In October 2011 a team of researchers from the Laboratory of Geology in Lyon may have elevated the importance of Greenland to an even higher level with their claim(c) that life on earth may have originated there 3.8 billion years ago.
In 2013, Lucio Russo, an Italian mathematician and science historian, located Thule on the coast of Greenland, having identified errors in Ptolemy’s geographical calculations.
In 2014 Antonio Moreno Checa published La Atlántida. El mito hecho realidad (Atlantis. The myth comes true)  in which he also locates Atlantis in Greenland. Gennaro Anziano, an Italian writer, has also located Atlantis in Greenland(g) in his 2001 book, Atlantis – Discover the land of the gods.
David Chase Taylor, journalist and conspiracy theorist, published, Greenland Theory: Apocalypse Now, which placed Atlantis in Greenland. However, he is more concerned with the location of the CIA, which he continually repeats has its headquarters under CERN in Switzerland(j)!!! An April 2020 review gives a flavour of the wide-ranging nonsense to be found within this book(k), with little to advance our knowledge of Atlantis.
Leaving aside any suggested connection with Atlantis, there are other features of the vast island that deserve attention. There are a number of raised beaches which clearly indicate that “the whole of this large island has been raised, or the sea has sunk, in post-glacial times” and that “the upheaval has been greater in the north”. Their height above sea level varies from 325 and 480 feet!
In 2018 a huge impact crater was discovered under Greenland’s Hiawatha Glacier. It was initially thought that this impact had been the cause of the Younger Dryas cooling 12,000 years ago, but this idea has now been discounted as the crater is now thought to be 58 million years old.
___
▸ **STATED PROBLEM**
From the Greenland excerpt above, return the passage starting at "In October 2011" and ending at "billion years ago.", copied word for word.

▸ **SOURCE DATA**
___
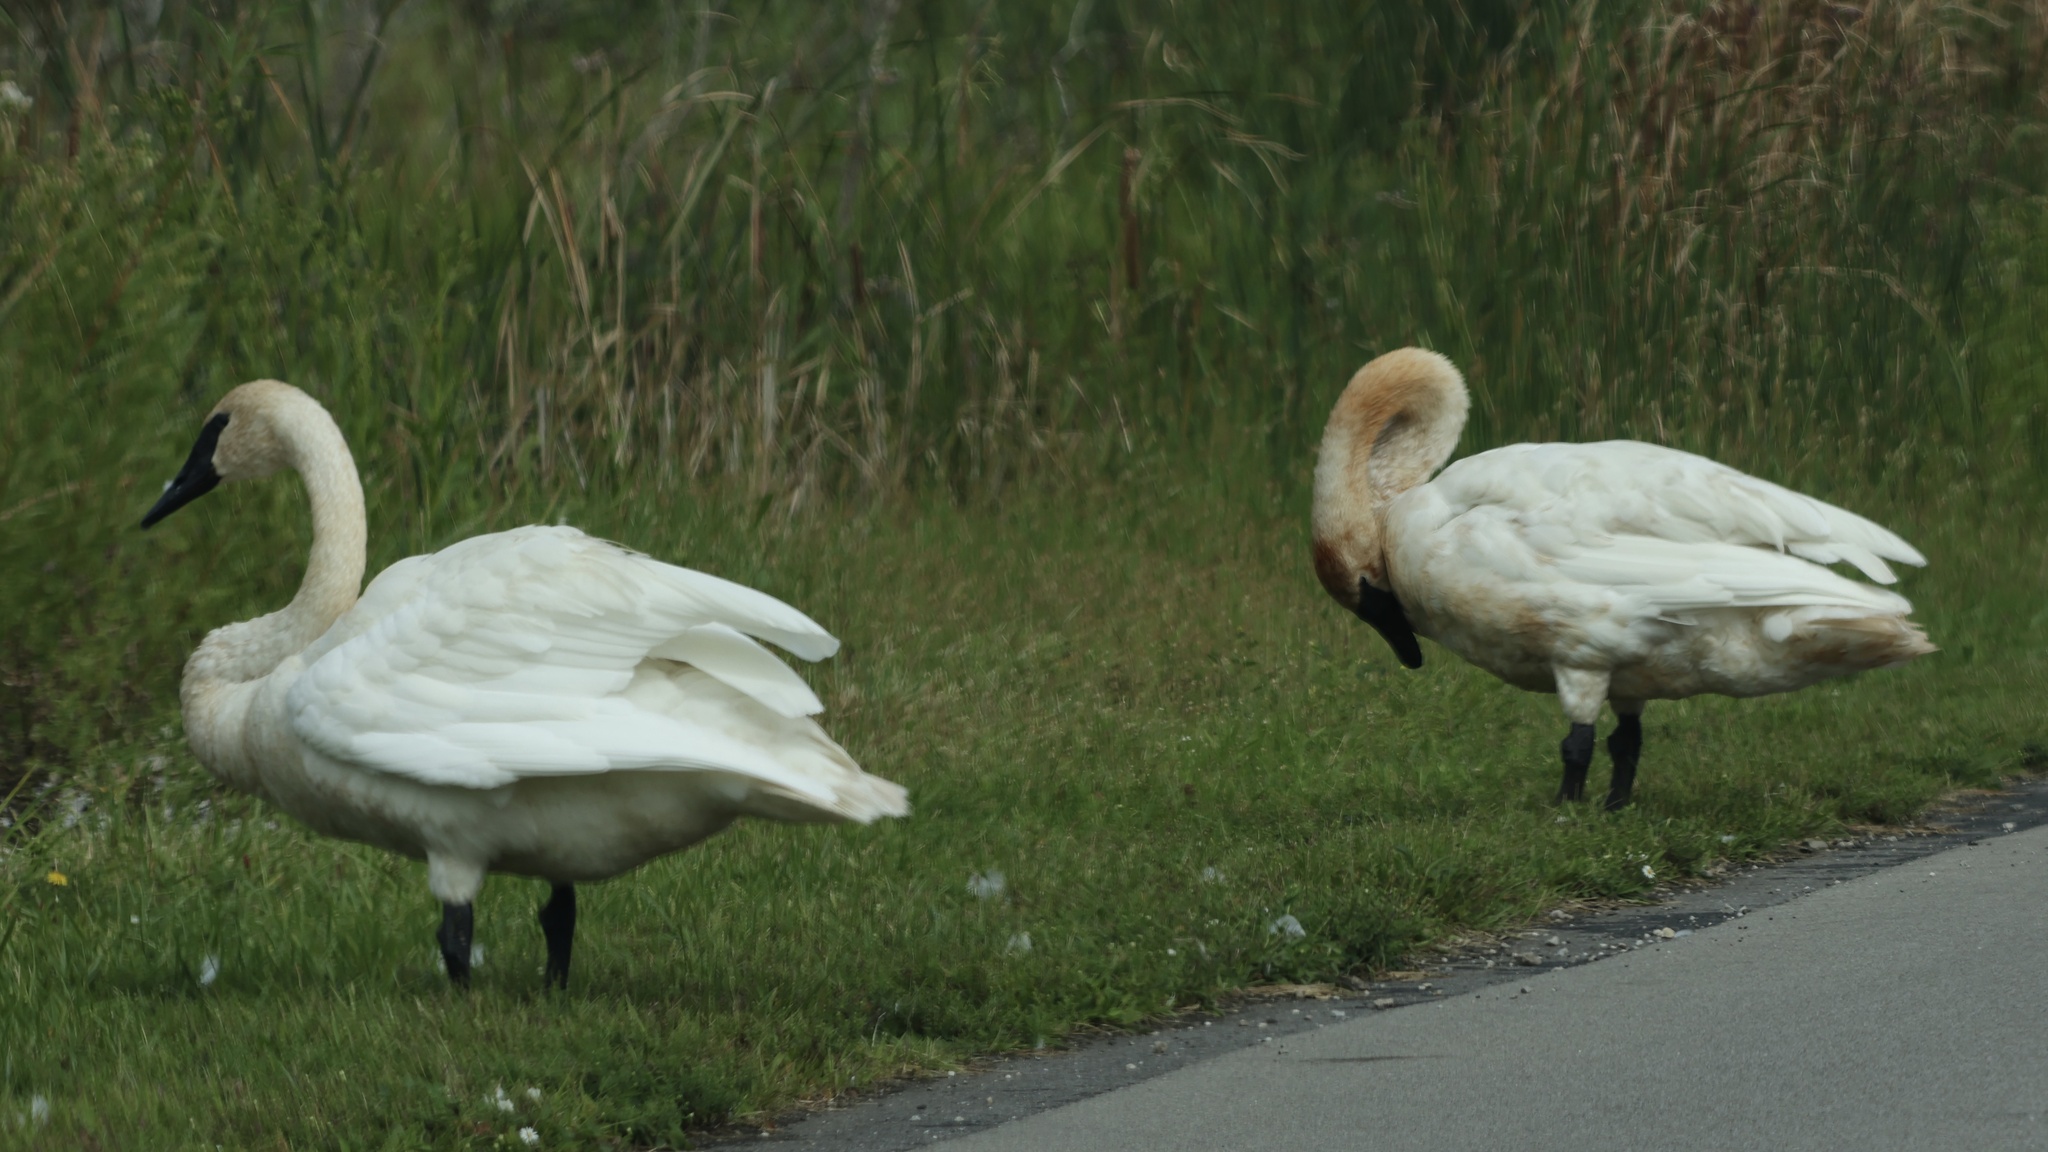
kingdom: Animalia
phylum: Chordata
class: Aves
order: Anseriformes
___
▸ **COMPLETED EXERCISE**
In October 2011 a team of researchers from the Laboratory of Geology in Lyon may have elevated the importance of Greenland to an even higher level with their claim(c) that life on earth may have originated there 3.8 billion years ago.